Desjardins Annick, Rich Jeremy N, Quinn Jennifer A, Vredenburgh James, Gururangan Sridharan, Sathornsumetee Sith, Reardon David A, Friedman Allan H, Bigner Darell D, Friedman Henry S
The Brain Tumor Center, Department of Pediatrics, Duke University Medical Center, 047 Baker House, Trent Drive, Box 3624, Durham, NC 27710, USA.
Front Biosci. 2005 Sep 1;10:2645-68. doi: 10.2741/1727.

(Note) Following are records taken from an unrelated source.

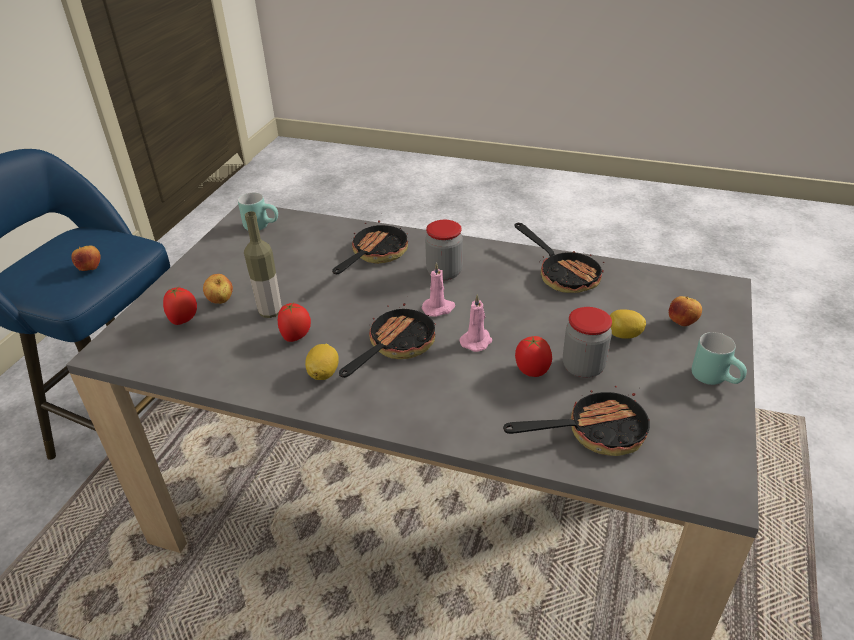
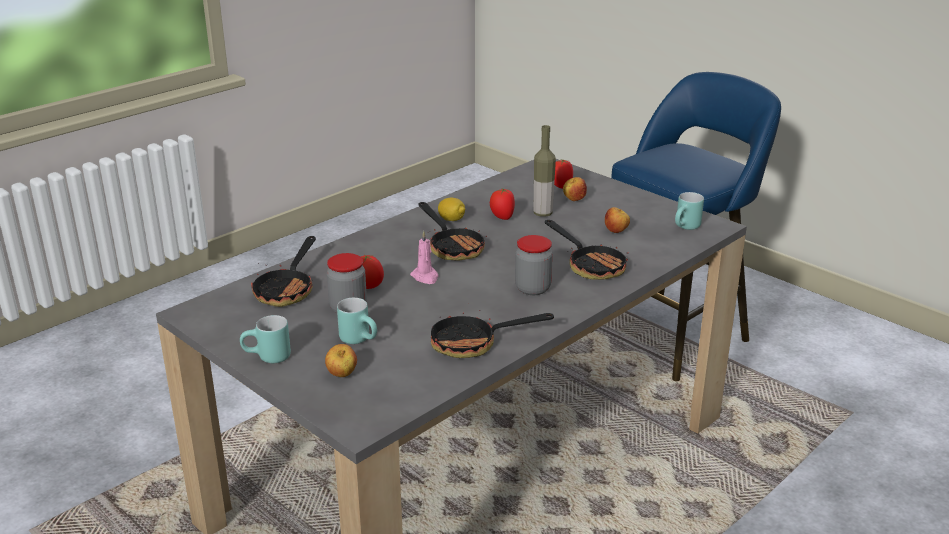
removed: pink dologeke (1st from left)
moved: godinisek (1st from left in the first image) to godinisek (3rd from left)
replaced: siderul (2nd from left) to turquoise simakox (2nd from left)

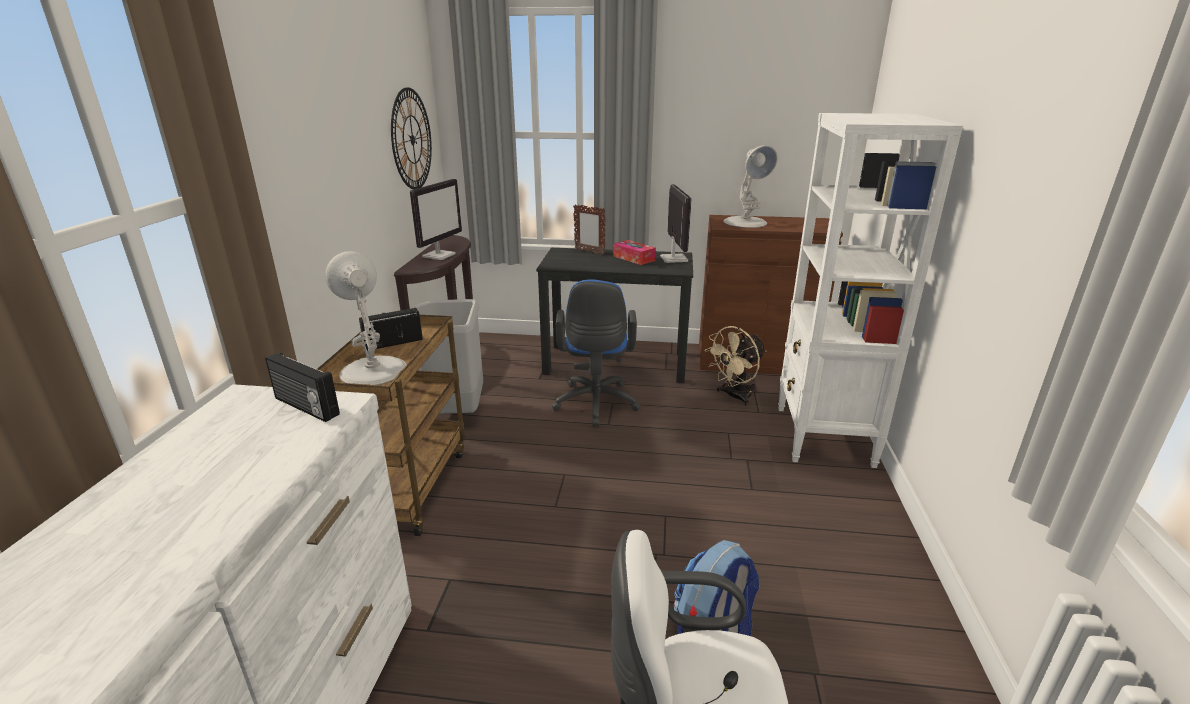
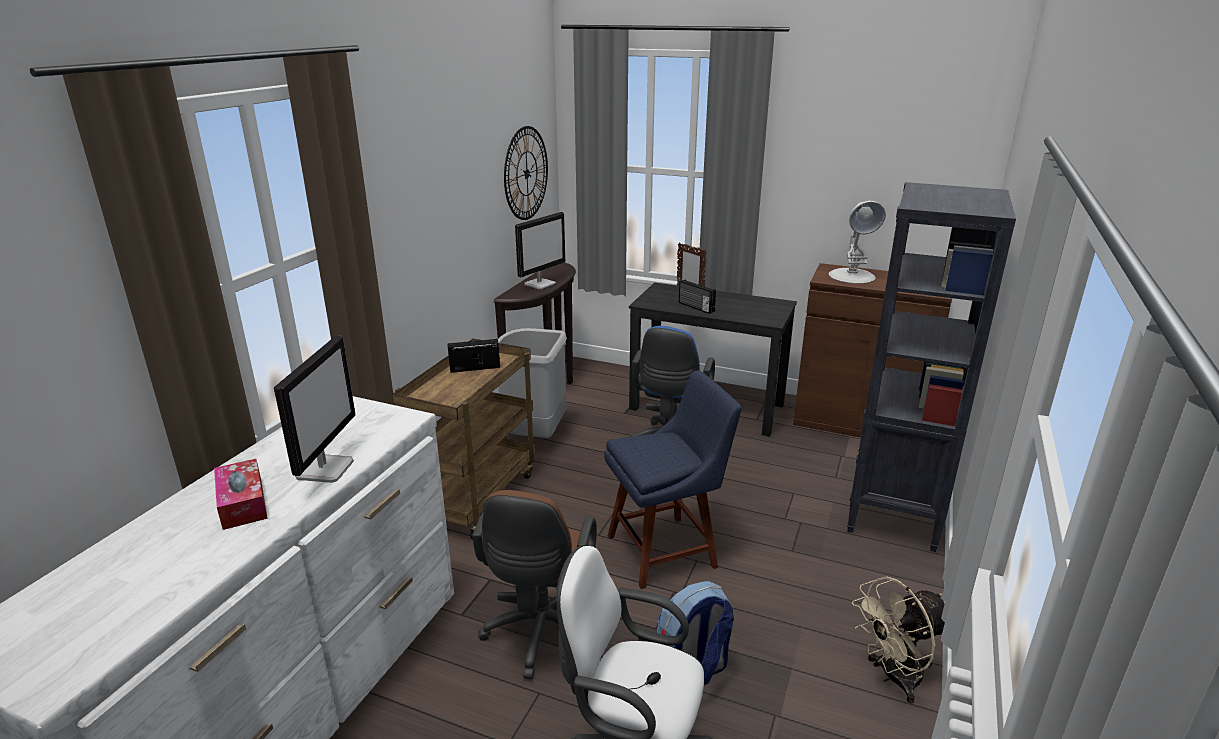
removed: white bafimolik (1st from left)
added: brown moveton; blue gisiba
moved: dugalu (1st from left in the first image) to dugalu (2nd from left); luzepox; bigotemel (2nd from left in the first image) to bigotemel (1st from left); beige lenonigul
recoloured: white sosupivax to black sosupivax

Glial neoplasms represent 0.5-1% of all cancers in most Western countries. Malignant gliomas are among the most devastating cancers, leading to death in most cases. They present unique challenges due to their location, aggressive biological behavior and diffuse infiltrative growth. Notwithstanding the development of new surgical and radiation techniques in the last thirty years, a cure for malignant gliomas remains elusive. In this article, we will review the standard and new therapies used for malignant gliomas. As standard therapies, surgery, radiation therapy and systemic chemotherapy, are in a continuous process of evolution. Multiple chemotherapies have been used in malignant gliomas, as single agents, in combination, or with different modes of administration, including high-dose chemotherapy with stem cell rescue and intra-arterial chemotherapy. The last decade has been noticeable for the advent of a better understanding of the biology of malignant gliomas. This has stimulated active research in multiples areas and the advent of new treatment strategies. Techniques to circumvent the resistance mechanisms to chemotherapy have been evaluated, tyrosine kinase inhibitors have shown activity in malignant primary brain tumors and radioimmunotherapy remains an area of active research. In this article, we review the past, present and future treatments of malignant gliomas with a special interest on chemotherapy, resistance mechanisms and tyrosine kinase inhibitors.
在大多数西方国家,神经胶质瘤占所有癌症的0.5%-1%。恶性胶质瘤是最具毁灭性的癌症之一,大多数情况下会导致死亡。由于其位置、侵袭性生物学行为和弥漫性浸润性生长,它们带来了独特的挑战。尽管在过去三十年中出现了新的手术和放疗技术,但恶性胶质瘤的治愈方法仍然难以捉摸。在本文中,我们将回顾用于恶性胶质瘤的标准疗法和新疗法。作为标准疗法,手术、放疗和全身化疗都处于不断发展的过程中。多种化疗药物已用于恶性胶质瘤,作为单一药物、联合使用或采用不同的给药方式,包括高剂量化疗联合干细胞救援和动脉内化疗。过去十年因对恶性胶质瘤生物学有了更好的理解而引人注目。这激发了多个领域的积极研究以及新治疗策略的出现。规避化疗耐药机制的技术已得到评估,酪氨酸激酶抑制剂在恶性原发性脑肿瘤中显示出活性,放射免疫疗法仍然是一个积极研究的领域。在本文中,我们回顾恶性胶质瘤的过去、现在和未来治疗方法,特别关注化疗、耐药机制和酪氨酸激酶抑制剂。